28 Neither of the grounds of appeal against conviction has been made out.
29 Application for leave to appeal against severity of sentence was made. Attention was drawn to psychological testing which indicated that the appellant was of low intellectual ability, being statistically placed in the bottom 1 percent of the population, and categorized as mildly mentally retarded.
30 Counsel for the appellant referred to R v Scognamiglio 1991 56 A Crim R 81 and R v Bus unreported CCA 3 November 1995. Those and other authorities indicate that persons suffering from mental disorder - her Honour described him as mildly intellectually disabled - are inappropriate vehicles for sentences manifesting general deterrence.
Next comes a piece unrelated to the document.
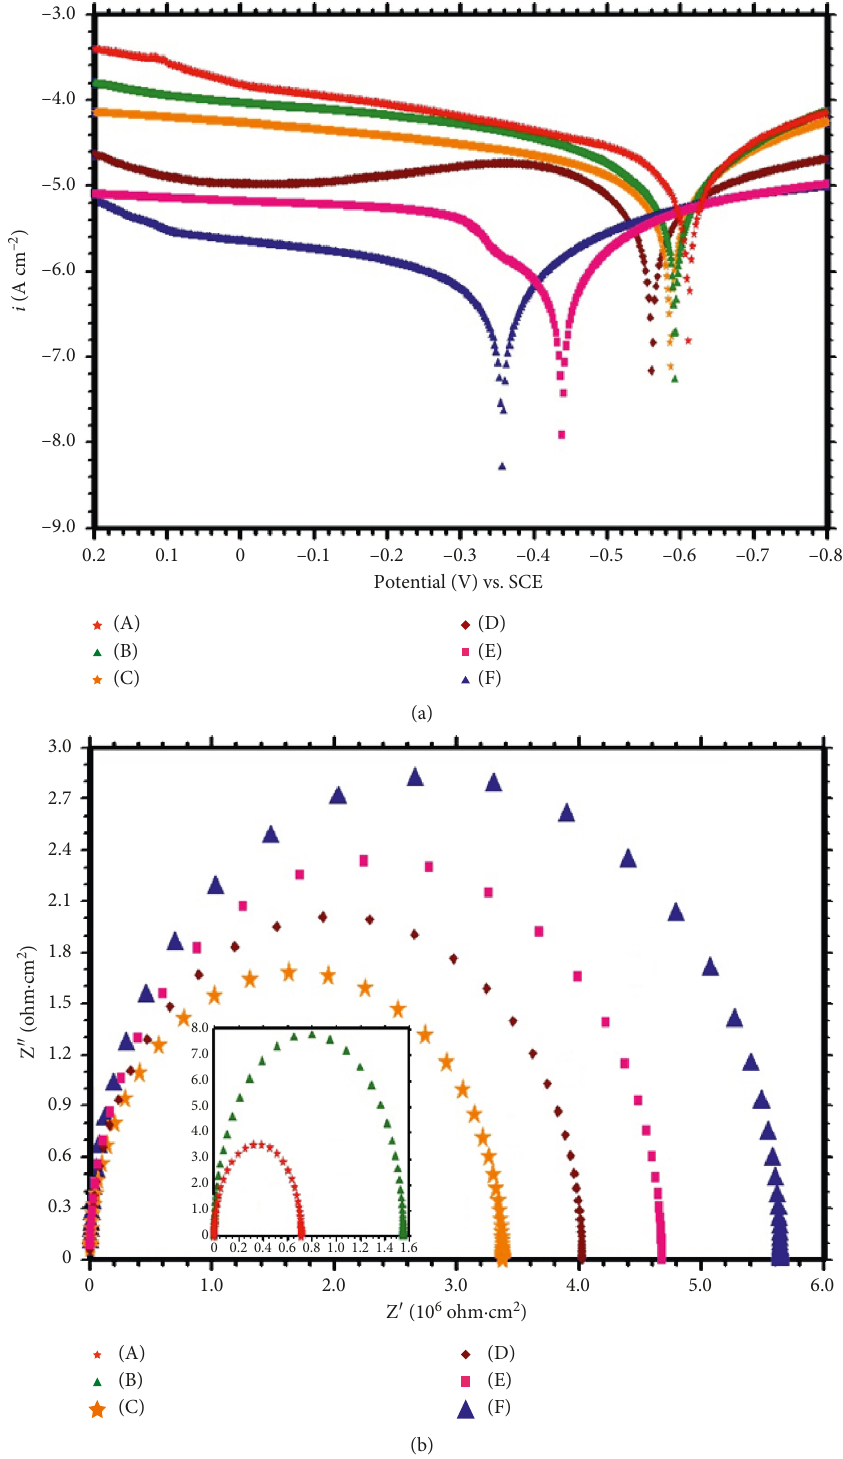
Figure 4: Potentiodynamic polarization (a) and Nyquist curves (b). (A) Uncoated Ti6Al4V alloy. (B) Anodized Ti6Al4V alloy. (C) MHA coated on Ti6Al4V alloy. (D) CS-MHA coated on Ti6Al4V alloy. (E) HTN-MHA coated on Ti6Al4V alloy. (F) HTN-CS-MHA composite coated on Ti6Al4V alloy in SBF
However, allowing this to be a matter attracting moderation of sentence in the instant case, the evidence of the appellant and his responses to police at interview make it clear that he appreciated the gravity of the conduct alleged; and the finding of the jury is conclusive that he perpetrated the actions involved. As remarked by Hunt CJ at CL in Bus, in such circumstances moderation need not be great.
31 I have already described without detail the nature of the sexual assaults. As to the first count, the appellant forced penile intercourse; and as to the second count, forced the complainant to fellate him. She was a fourteen year old girl at the time of the offences. In my view the sentences imposed by her Honour are well within the range of the sound exercise of discretion.
32 The sentences were cumulated with those on the additional indictment, but I see no error on the part of her Honour in terms of totality. The sentences for which the appellant received an effective custodial term of twelve months involved serious misconduct. The assault occasioning actual bodily harm related to an attack at a railway station upon a man who was struck on the head from the rear, and robbed of money whilst he lay unconscious from the blow.
33 The appellant is still a relatively young man, but it is to be noted that at the time of the sexual assault offences he was on parole, having been released after serving a minimum term of fifteen months for an offence of robbery in company. Further, the offences at the railway station to which I have just made reference were committed whilst the appellant was on bail.
34 I am unpersuaded that this Court should intervene to vary the sentence.